Dorénavant, selon les types de cultures, les distances minimales de l’épandage de pesticides par rapport aux habitations doivent être de 5 ou 10 mètres. Ces nouvelles normes, très attendues, sont applicables depuis ce 1er janvier. Cependant, en cas d’accord local, des possibilités de dérogation existent. Ces nouvelles distances réglementaires vont figurer dans un arrêté dont l’élaboration a été particulièrement discutée. Par ailleurs, ce texte portera à 20 mètres la « distance incompressible » d’éloignement des habitations que l’on doit respecter avec une minorité de produits. Ces derniers sont connus pour leur réelle dangerosité sur la santé. Aujourd’hui, ces produits spécifiques ne représentent environ que 0,3 % des substances actives actuellement vendues.

Des dérogations très encadrées

L'épandage de pesticides est soumis dorénavant à une nouvelle réglementation.
L’épandage de pesticides est soumis dorénavant à une nouvelle réglementation gouvernementale.

L’arrêté diffusé prévoit des dérogations. Pour l’arboriculture, celles-ci pourront ramener la distance autorisée de l’épandage de pesticides à 5 mètres. Une distance de seulement 3 mètres pour la « viticulture et les autres cultures ». Sauf si ces cultures se trouvent à proximité d’établissements qui hébergent des personnes vulnérables. Notamment, des écoles, des hôpitaux ou des maisons de retraite. Dans ces cas-là, ces dérogations nécessiteront l’emploi de matériels de pulvérisation spéciaux. Ainsi, ces appareils devront comporter un système « anti-dérive ». De plus, ils devront respecter des « chartes d’engagement départementales ». Des chartes d’abord soumises à des utilisateurs réguliers de produits phytosanitaires. Par exemple, la SNCF, qui se sert du glyphosate pour désherber ses voies. Cependant, ces chartes devront d’abord recevoir l’aval  d’une concertation publique. Ensuite, les préfets concernés les valideront.

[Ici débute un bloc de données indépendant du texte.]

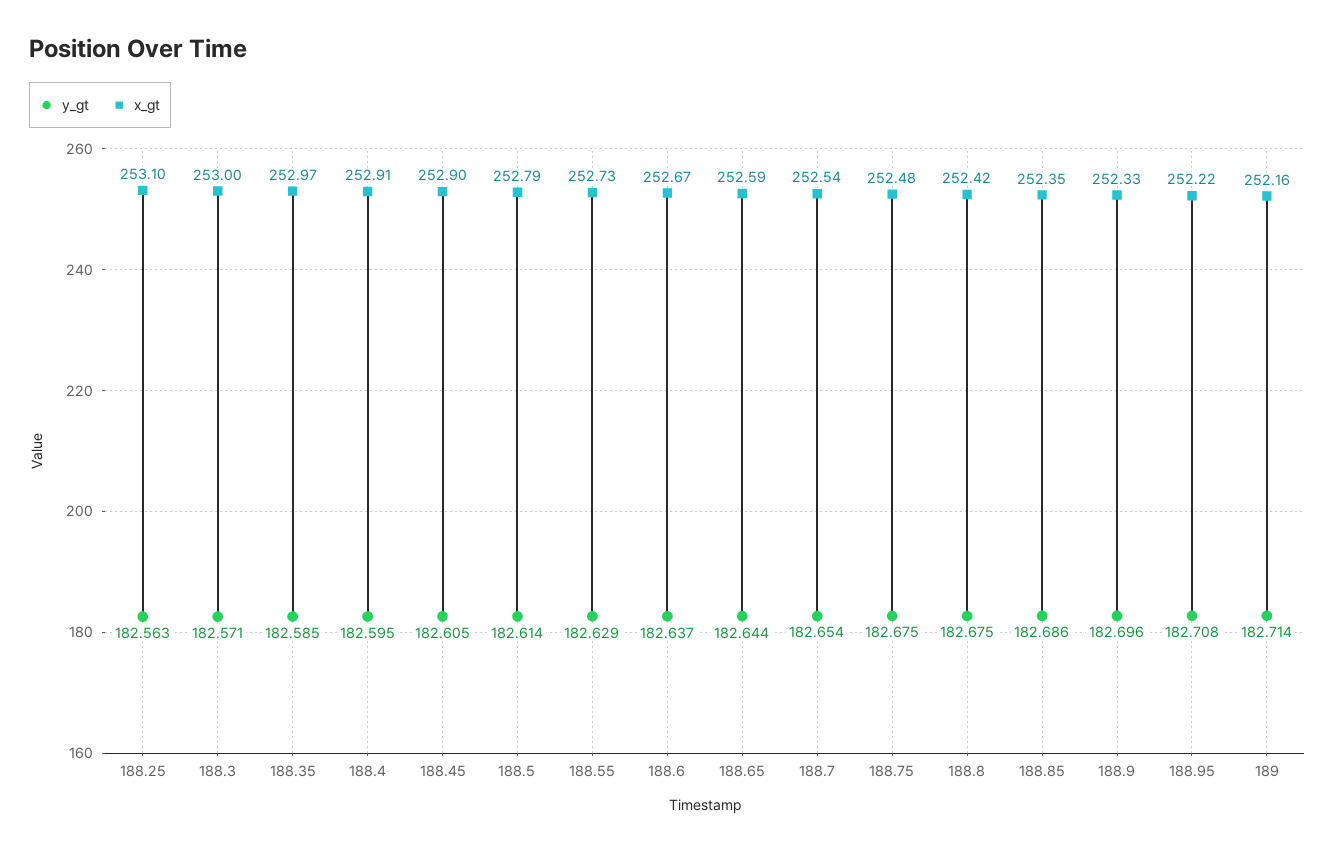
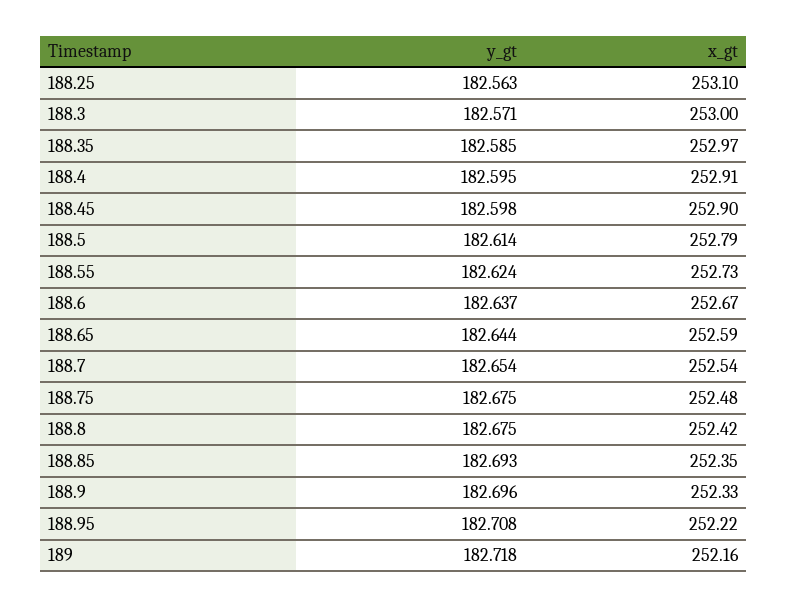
y_gt, 188.45: 182.605 -> 182.598
y_gt, 188.55: 182.629 -> 182.624
y_gt, 188.85: 182.686 -> 182.693
y_gt, 189: 182.714 -> 182.718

Des débats qui restent sensibles

Pour déterminer ces nouvelles distances d’épandage de pesticides, le Gouvernement a affirmé qu’il avait respecté « […] l’état de la science dans les connaissances actuelles et l’avis de l’ANSES. » A ce jour, malgré ce nouvel arrêté, la question des pesticides continue de nourrir de très vifs débats. Notamment, de la part des associations de défense de l’environnement. Celles-ci réclament des distances d’épandage de pesticides très supérieures, par rapport aux habitations. En effet, ces associations préconisent plutôt 100 ou 150 mètres. En réaction, certains syndicats agricoles qualifient ces attentes « d’agri-bashing ». Par conséquent, aujourd’hui, la question des pesticides n’est toujours pas apaisée. Loin de là. En attendant, l’exécutif devrait débloquer une enveloppe de 25 millions d’euros pour « accompagner les agriculteurs dans la réduction de l’utilisation de produits phytosanitaires ».